The task:
Using the records below, find every line that includes "User" and copy it.

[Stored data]
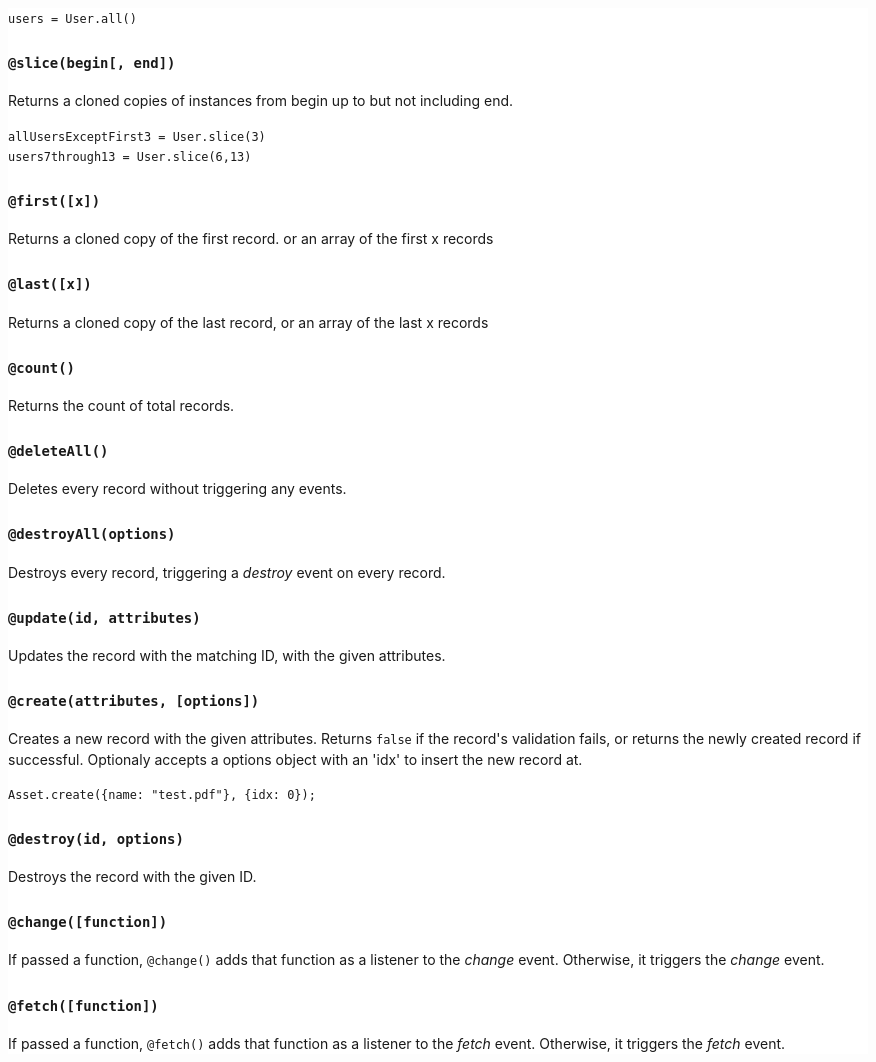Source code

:     users = User.all()

### `@slice(begin[, end])`

Returns a cloned copies of instances from begin up to but not including end.

    allUsersExceptFirst3 = User.slice(3)
    users7through13 = User.slice(6,13)

### `@first([x])`

Returns a cloned copy of the first record. or an array of the first x records

### `@last([x])`

Returns a cloned copy of the last record, or an array of the last x records

### `@count()`

Returns the count of total records.

### `@deleteAll()`

Deletes every record without triggering any events.

### `@destroyAll(options)`

Destroys every record, triggering a *destroy* event on every record.

### `@update(id, attributes)`

Updates the record with the matching ID, with the given attributes.

### `@create(attributes, [options])`

Creates a new record with the given attributes. Returns `false` if the record's validation fails, or returns the newly created record if successful. 
Optionaly accepts a options object with an 'idx' to insert the new record at. 

    Asset.create({name: "test.pdf"}, {idx: 0});

### `@destroy(id, options)`

Destroys the record with the given ID.

### `@change([function])`

If passed a function, `@change()` adds that function as a listener to the *change* event. Otherwise, it triggers the *change* event.

### `@fetch([function])`

If passed a function, `@fetch()` adds that function as a listener to the *fetch* event. Otherwise, it triggers the *fetch* event.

Answer section:
:     users = User.all()
    allUsersExceptFirst3 = User.slice(3)
    users7through13 = User.slice(6,13)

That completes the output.